Actual usable capacity may be lower due to maintenance, outages, or system security constraints.

Electricity consumption: demand scale (2024, approx., TWh)

• Estonia: ~8–9 TWh

• Latvia: ~6.5–7.5 TWh

• Lithuania: ~11–12 TWh

Baltic total: ~26–28 TWh per year

With EU energy-efficiency standards broadly harmonised, these differences primarily reflect current demand scale and economic structure, not efficiency gaps.

Domestic generation and system support

Latvia — hydropower as a balancing asset

• Installed hydropower capacity: ~1,560 MW

(Pļaviņas ~900 MW, Rīga ~400 MW, Ķegums ~260 MW)
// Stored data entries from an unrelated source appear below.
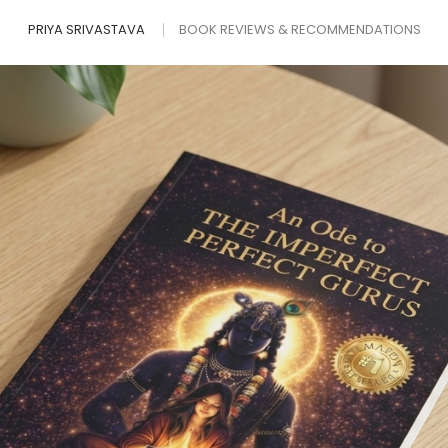
PRIYA SRIVASTAVA
BOOK REVIEWS & RECOMMENDATIONS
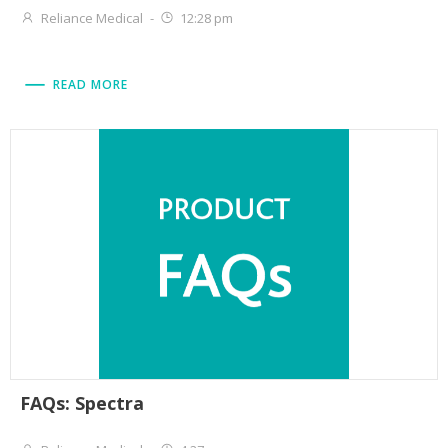
Reliance Medical
-
12:28 pm
READ MORE
FAQs: Spectra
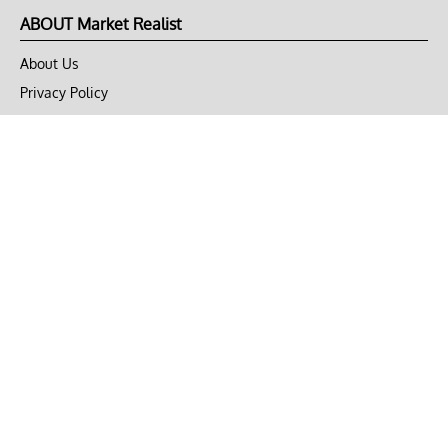
ABOUT Market Realist
About Us
Privacy Policy
Terms of Use
DMCA
CONNECT with Market Realist
Privacy & Legal
Opt-out of personalized ads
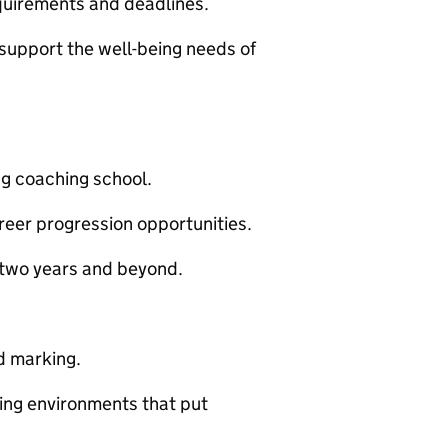
quirements and deadlines.
 support the well-being needs of
ng coaching school.
eer progression opportunities.
t two years and beyond.
d marking.
ning environments that put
• Annual generation (2024, approx.): ~3.0–3.8 TWh

Hydropower covers ~45–55% of Latvia’s annual electricity consumption, but only ~11–14% of total Baltic demand.

System role:

Latvian hydropower is dispatched primarily for balancing, peak coverage, and frequency support. It does not operate as continuous baseload, and its annual output is constrained by hydrological conditions.

Electricity exports therefore reflect system needs and market conditions, rather than sustained energy surplus, and do not structurally lower domestic electricity costs.

Estonia — oil shale as controllable generation

• Installed oil-shale-based capacity (Narva complex): ~1,000–1,300 MW

• Annual electricity generation (2024, approx.): ~4–5 TWh

Despite declining utilisation due to cost and climate policy, oil shale remains a dispatchable domestic resource, available for system security and peak demand coverage. This reduces Estonia’s reliance on imports during stress periods.

Lithuania — deficit market and gateway

Lithuania concentrates the region’s external entry points:

• NordBalt connects the Baltics to the Nordic hydro-based system.

• LitPol Link provides the only physical land connection to continental Europe.

This role is driven by geography, not market choice.

At the same time, Lithuania is the largest electricity-deficit market in the Baltics, making these interconnections essential for covering domestic demand as well as for transit.

Gas — methodological note

Gas is excluded from the core electricity balance. As an imported fuel, it does not currently constitute a structural element of the Baltic power system.

Its impact would become material only if gas-fired capacity were deployed explicitly as domestic reserve or peaking generation (for example, through a dedicated reserve plant).

As of now, gas affects the electricity system marginally and indirectly, not as a core balancing asset.

Capacity vs demand: the structural constraint

The Baltic electricity system operates with:

• hundreds of megawatts of cross-border capacity, versus

• tens of terawatt-hours of annual demand.

This asymmetry highlights a key vulnerability:

a single major cable outage can remove a material share of import capacity, which cannot be rapidly replaced due to physical limits of remaining interconnections.